(Beginning of DATA IN THIS EXERCISE)

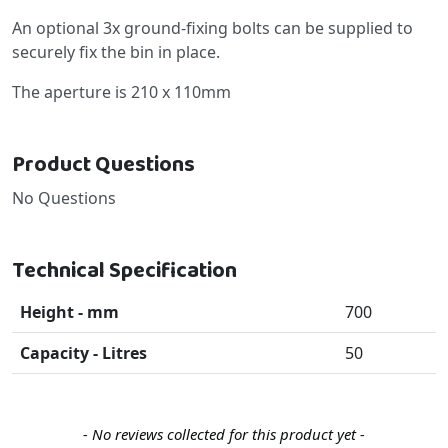
An optional 3x ground-fixing bolts can be supplied to
securely fix the bin in place.
The aperture is 210 x 110mm
Product Questions
No Questions
Technical Specification
Height - mm
700
Capacity - Litres
50
New content loaded
- No reviews collected for this product yet -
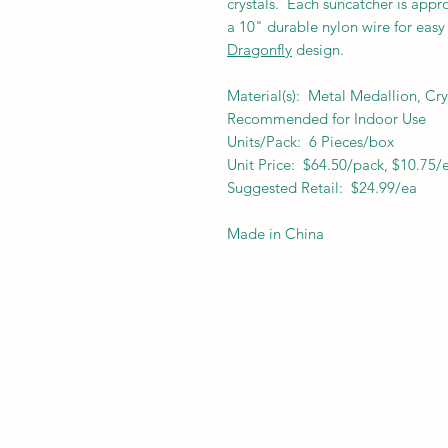
crystals.
Each suncatcher is appr
a 10" durable nylon wire for easy 
Dragonfly
design.
Material(s): Metal Medallion, Cry
Recommended for Indoor Use
Units/Pack: 6 Pieces/box
Unit Price: $64.50/pack, $10.75/
Suggested Retail: $24.99/ea
Made in China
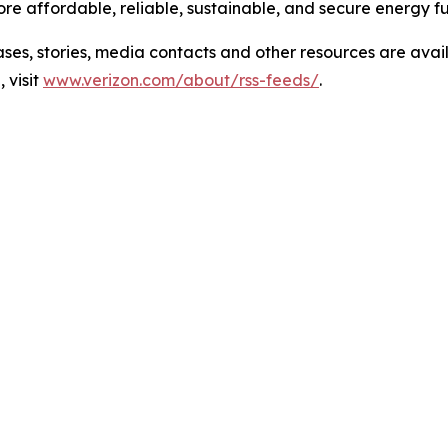
e affordable, reliable, sustainable, and secure energy fu
 stories, media contacts and other resources are avai
 visit
www.verizon.com/about/rss-feeds/
.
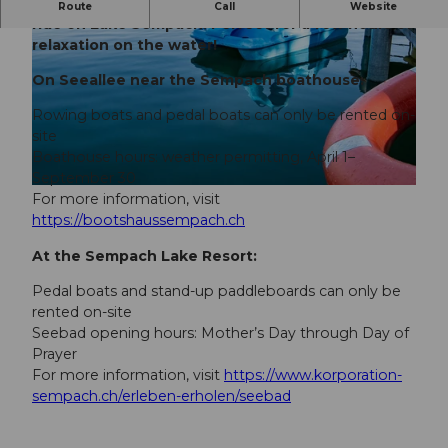
Rent a rowboat or pedal boat and enjoy a relaxing
Route
Call
Website
ride on Lake Sempach. Perfect for a few hours of
relaxation on the water!
On Seeallee near the Sempach boathouse:
Rowing boats and pedal boats can only be rented on-
site
© DIANA FRY |
CC-BY
Boathouse hours: weather permitting, April 1–
September 30
© DIANA FRY |
CC-BY
For more information, visit
https://bootshaussempach.ch
At the Sempach Lake Resort:
Pedal boats and stand-up paddleboards can only be
rented on-site
Seebad opening hours: Mother’s Day through Day of
Prayer
For more information, visit
https://www.korporation-
sempach.ch/erleben-erholen/seebad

(End of DATA IN THIS EXERCISE)

> _TASK INSTRUCTIONS_
Your answer should be the lines above from the one that contains "e affordable, reliable, sustainable, and" through the last, set down exactly, with the pictures removed.

> _EXERCISE SOLUTION_
e affordable, reliable, sustainable, and secure energy fu
 stories, media contacts and other resources are avai
 visit
www.verizon.com/about/rss-feeds/
.
Rent a rowboat or pedal boat and enjoy a relaxing
Route
Call
Website
ride on Lake Sempach. Perfect for a few hours of
relaxation on the water!
On Seeallee near the Sempach boathouse:
Rowing boats and pedal boats can only be rented on-
site
© DIANA FRY |
CC-BY
Boathouse hours: weather permitting, April 1–
September 30
© DIANA FRY |
CC-BY
For more information, visit
https://bootshaussempach.ch
At the Sempach Lake Resort:
Pedal boats and stand-up paddleboards can only be
rented on-site
Seebad opening hours: Mother’s Day through Day of
Prayer
For more information, visit
https://www.korporation-
sempach.ch/erleben-erholen/seebad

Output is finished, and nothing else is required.